Let me give you an example of how effective this approach could be. A few years after our group was formed in the mid-2000s, we planned a project to uncover what was happening that was truly new and different in the area of business intelligence (BI). We were looking for fresh insights.
A divergent thinking example: BI
Consider first how IT market research has historically been done. If they were researching BI, many mainstream market research firms would look at the existing installed base of business intelligence software, find out what the incumbent providers had on their product roadmaps, size up the installed base, review new competition, and compare what the competitors were doing with what the incumbents planned.
Then do a forecast. In other words, the mainstream research firms assumed that mainstream BI software was already on the most fruitful path, to begin with. Implicit in that assumption is a clear bias toward incremental change–the path is more or less linear, and so the past is a good predictor of the future.
What did we do differently? First, we tried to ask better questions and do root cause analysis. What’s the biggest problem in business intelligence, we wondered? One of our early exploratory interviews was with Doug Lenat of Cycorp. Doug described a big problem with BI as the “drunk person looking for his keys under the lamppost” problem.
As the story goes, the drunk is out in the snow at night, on his knees near a lamppost, looking for his keys. Some people come by and ask him what he’s doing, and he tells them. “Where did you lose your keys?” someone asks him. “Over there,” the drunk says, pointing to an area well removed from where he’s looking. “So why are you looking here?” someone else asks. “Because this is where the light is,” the drunk responds.
For decades, BI software providers have only focused on tabular kinds of structured data. Data in that form is difficult to integrate and contextualize–note the problems with data warehousing and how most data warehousing has failed.
But Lenat has been a major advocate of semantic data integration–bringing many data sources heterogeneous sources together as an integrated, queryable knowledge base–for decades. From a business intelligence perspective, the Cycorp approach would, in theory, be more likely useful for root cause analysis and more relevant question answering generally.
For that reason, we decided to focus our convergent research on semantic web techniques from a BI context.

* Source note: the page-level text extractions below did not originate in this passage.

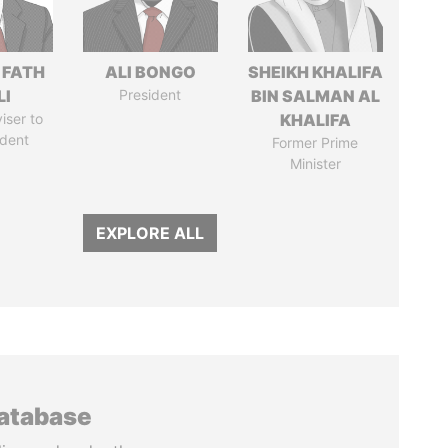
 FATH
ALI BONGO
SHEIKH KHALIFA
LI
President
BIN SALMAN AL
iser to
KHALIFA
ident
Former Prime
Minister
EXPLORE ALL
database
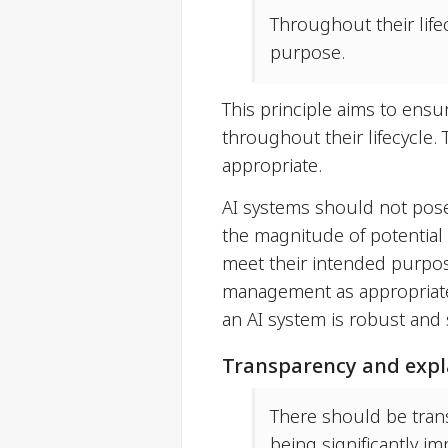
Throughout their life
purpose.
This principle aims to ensu
throughout their lifecycle.
appropriate.
AI systems should not pose
the magnitude of potential
meet their intended purpos
management as appropriate. 
an AI system is robust and 
Transparency and expla
There should be tran
being significantly i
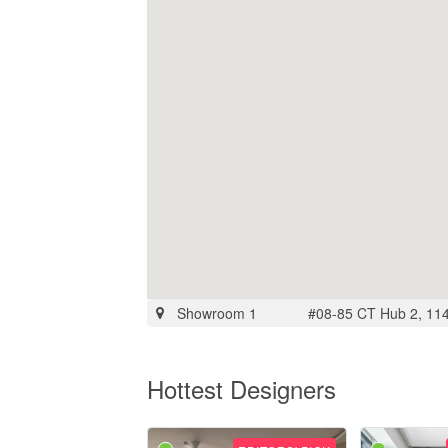
Showroom 1
#08-85 CT Hub 2, 114
Hottest Designers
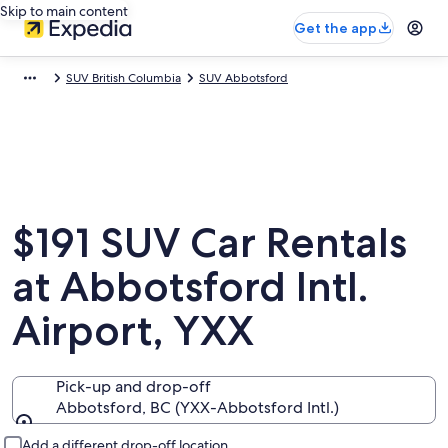
Skip to main content
Get the app
SUV British Columbia
SUV Abbotsford
$191 SUV Car Rentals
at Abbotsford Intl.
Airport, YXX
Pick-up and drop-off
Abbotsford, BC (YXX-Abbotsford Intl.)
Pick-up and drop-off
Add a different drop-off location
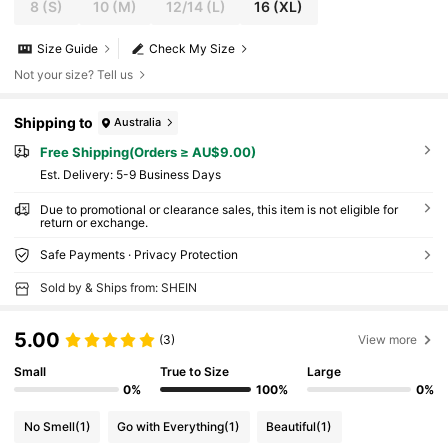
8
(S)
10
(M)
12/14
(L)
16
(XL)
Size Guide
Check My Size
Not your size? Tell us
Shipping to
Australia
Free Shipping(Orders ≥ AU$9.00)
​Est. Delivery:
5-9 Business Days
Due to promotional or clearance sales, this item is not eligible for
return or exchange.
Safe Payments · Privacy Protection
Sold by & Ships from: SHEIN
5.00
(3)
View more
Small
True to Size
Large
0%
100%
0%
No Smell
(1)
Go with Everything
(1)
Beautiful
(1)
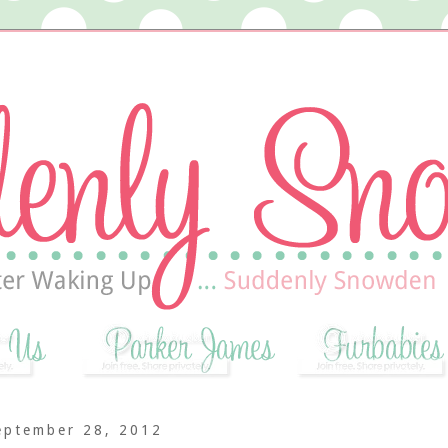
eptember 28, 2012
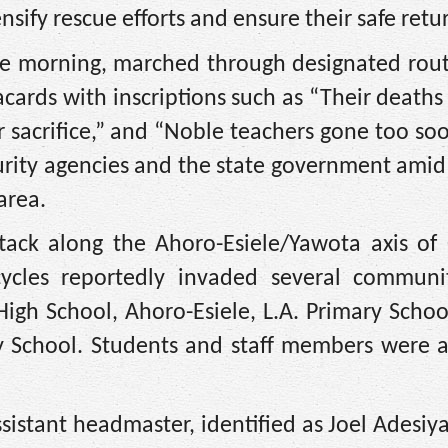
sify rescue efforts and ensure their safe retu
the morning, marched through designated rout
lacards with inscriptions such as “Their deat
 sacrifice,” and “Noble teachers gone too so
curity agencies and the state government ami
area.
tack along the Ahoro-Esiele/Yawota axis of O
les reportedly invaded several communi
gh School, Ahoro-Esiele, L.A. Primary School
y School. Students and staff members were 
ssistant headmaster, identified as Joel Adesiy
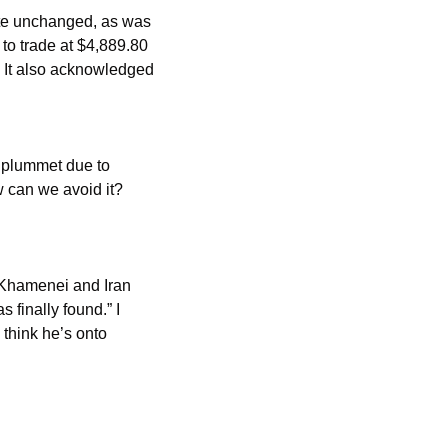
to trade at $4,889.80 
. It also acknowledged 
 plummet due to 
can we avoid it? 
 Khamenei and Iran 
 finally found.” I 
think he’s onto 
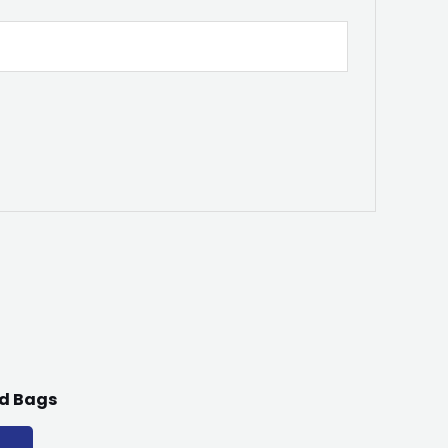
lid Bags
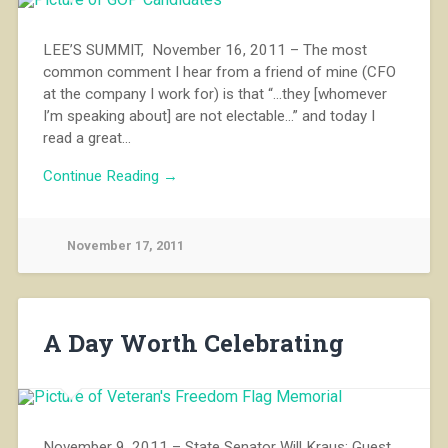
LEE’S SUMMIT, November 16, 2011 – The most
common comment I hear from a friend of mine (CFO
at the company I work for) is that “…they [whomever
I’m speaking about] are not electable…” and today I
read a great…
Continue Reading →
November 17, 2011
A Day Worth Celebrating
November 9, 2011 – State Senator Will Kraus: Guest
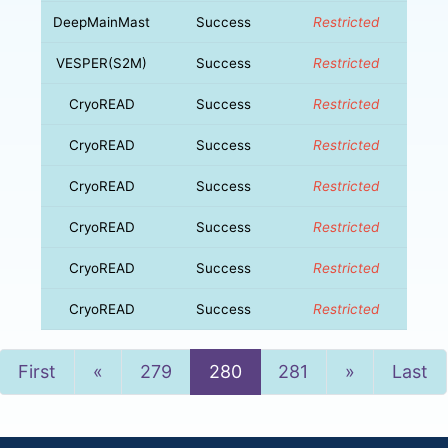
DeepMainMast
Success
Restricted
VESPER(S2M)
Success
Restricted
CryoREAD
Success
Restricted
CryoREAD
Success
Restricted
CryoREAD
Success
Restricted
CryoREAD
Success
Restricted
CryoREAD
Success
Restricted
CryoREAD
Success
Restricted
Previous
Next
First
«
279
280
281
»
Last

Takeaway: Think twice about following the herd
13 years later, I still think the research we did back then was directionally correct. In fact, the idea of knowledge graphs is a popular one. But what’s frustrating now is that so many organizations are, even so, still mentally back in the 2000s, because awareness is so low about alternatives to data integration, management, and building a better foundation for business intelligence. Those who have the budget and those who advise them often misdirect where the AI investment goes.
What should organizations have done differently, all those years ago? Learn from the divergent thinkers like Lenat and how foundational technologies such as knowledge representation (KR) could provide the foundation for machine learning and advanced analytics.